Rendons donc hommage à Portologia*, le lieu de fado le plus régulier dans sa programmation depuis quelques années, pour reprendre dès septembre ses soirées fado bimensuelles. Dès le mercredi 9 septembre, c’est Lúcia Araújo qui s’y produira, accompagnée par Filipe de Sousa, pilier de la maison à la « guitarra », et Casimiro Silva, pilier du fado parisien depuis quatre décennies. Dès son arrivée en France, voici quelques années, Lúcia nous avait captivés par son interprétation très intense du fado. Elle y a ajouté depuis une réjouissante capacité de pétillement.

Elle sera suivie, mercredi 23 septembre, par Jenyfer Rainho, avec l’inévitable Filipe de Sousa et, autre pilier maison, Pompeu Gomes Coelho à la viola. Nous avons connu Jenyfer dès ses débuts en public, à quinze ans. Elle en a un tout petit peu plus du double aujourd’hui, et est devenue une voix majeure du fado hexagonal, avec un répertoire qui allie des perles oubliées de l’histoire du fado et des classiques du genre. Bien entendu, toutes les prescriptions de précautions sanitaires seront mises en place et tenues d’être respectées.

Nous espérons que l’initiative de Julien dos Santos, le patron de Portologia, sera suivie par de plus en plus d’établissements et d’organisateurs de concerts. Nous savons que beaucoup ont lourdement souffert économiquement, et continuent de souffrir des conséquences du confinement et des restrictions liées au post-confinement. Certains risquent de disparaître, d’autres hésitent à organiser des concerts : le public sera-t-il au rendez-vous ? Pourrons-nous rémunérer les artistes ?

Nous savons aussi qu’une partie du public continue d’hésiter à sortir dans des lieux publics, soit pour des raisons économiques (de quoi demain sera-t-il fait?) soit par crainte sanitaire. Nous savons également que les artistes du fado, comme tous leurs collègues du spectacle vivant, paient un lourd tribut, cette année, aux conséquences de la pandémie. Si celles et ceux qui ont une autre activité salariée ont peut-être pu les supporter, les autres qui se consacrent uniquement à leur art vivent des moments difficiles, d’autant que très peu — vraiment très peu — d’entre eux peuvent bénéficier du statut un peu — vraiment un peu — protecteur d’intermittent du spectacle. Un statut, soit dit en passant, qui n’existe pas pour leurs collègues officiant au Portugal où, là aussi, le fado et la culture en général sont en souffrance.

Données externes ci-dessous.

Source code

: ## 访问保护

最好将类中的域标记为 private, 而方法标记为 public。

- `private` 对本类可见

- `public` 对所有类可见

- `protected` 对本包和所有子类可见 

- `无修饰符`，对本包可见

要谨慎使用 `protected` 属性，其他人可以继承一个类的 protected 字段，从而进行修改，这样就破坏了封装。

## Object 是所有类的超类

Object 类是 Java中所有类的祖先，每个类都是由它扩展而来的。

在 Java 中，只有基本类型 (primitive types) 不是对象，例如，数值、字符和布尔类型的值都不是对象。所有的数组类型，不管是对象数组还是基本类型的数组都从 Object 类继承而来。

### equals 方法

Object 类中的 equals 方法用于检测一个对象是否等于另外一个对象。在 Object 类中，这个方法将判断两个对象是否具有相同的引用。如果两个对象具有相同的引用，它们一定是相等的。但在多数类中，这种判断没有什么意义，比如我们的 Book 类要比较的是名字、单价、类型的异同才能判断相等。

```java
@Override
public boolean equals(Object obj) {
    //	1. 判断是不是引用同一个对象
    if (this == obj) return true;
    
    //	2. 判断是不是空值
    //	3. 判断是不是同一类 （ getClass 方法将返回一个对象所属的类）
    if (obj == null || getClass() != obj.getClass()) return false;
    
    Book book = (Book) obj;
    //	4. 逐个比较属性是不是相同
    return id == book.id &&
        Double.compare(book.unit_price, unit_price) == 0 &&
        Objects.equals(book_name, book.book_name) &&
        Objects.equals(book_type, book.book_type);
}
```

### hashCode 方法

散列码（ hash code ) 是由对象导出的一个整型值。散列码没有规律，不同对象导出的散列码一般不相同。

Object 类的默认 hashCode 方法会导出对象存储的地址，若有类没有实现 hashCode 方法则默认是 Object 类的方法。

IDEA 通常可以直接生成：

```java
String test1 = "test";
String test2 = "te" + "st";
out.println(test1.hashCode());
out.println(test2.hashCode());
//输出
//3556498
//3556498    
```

Du côté des concerts des «stars» du fado dans notre pays, peu d’éclaircies en vue. Notez cependant, car cela vaudra le déplacement, un festival fado en avril (oui, il faut être patient) au Théâtre Paul Eluard** à Bezons, concocté par nos amis de Viavox, avec Ricardo Ribeiro, l’une des toutes meilleures voix du fado aujourd’hui, Carla Pires (un miracle de délicatesse) et le projet de fado expérimental « Lina-Raul Refree » alliant la voix captivante de la fadiste Lina Rodrigues et les trouvailles électro de l’espagnol Raul Refree.

Nous espérons bien sur que ce début encore fragile va se développer au fil des jours. En attendant, pour celles et ceux qui le peuvent, rendez-vous au Portologia (attention, nombre de places limitées) avec Lucia, Jenyfer, Filipe, Casimiro, Pompeu, plus du fado vadio, et votre serviteur qui ne saurait manquer ça.

* Portologia, 42 rue Chapon, 75003 Paris. Infos: 09.52.59.22.29

** Théâtre Paul Eluard, 162 rue Maurice Berteaux, 95870 Bezons. Infos: 01.34.10.20.20


  1. Saudade est un mot portugais, du latin solitas, atis, qui exprime un sentiment complexe où se mêlent mélancolie, nostalgie et espoir. Saudade est considéré comme un mot portugais difficile à traduire, au point que la création d’un néologisme français a même été envisagée. Le dictionnaire français Larousse le définit comme « sentiment de délicieuse nostalgie, désir d’ailleurs », mais il n’y a pas de mot exact qui corresponde à Saudade en français.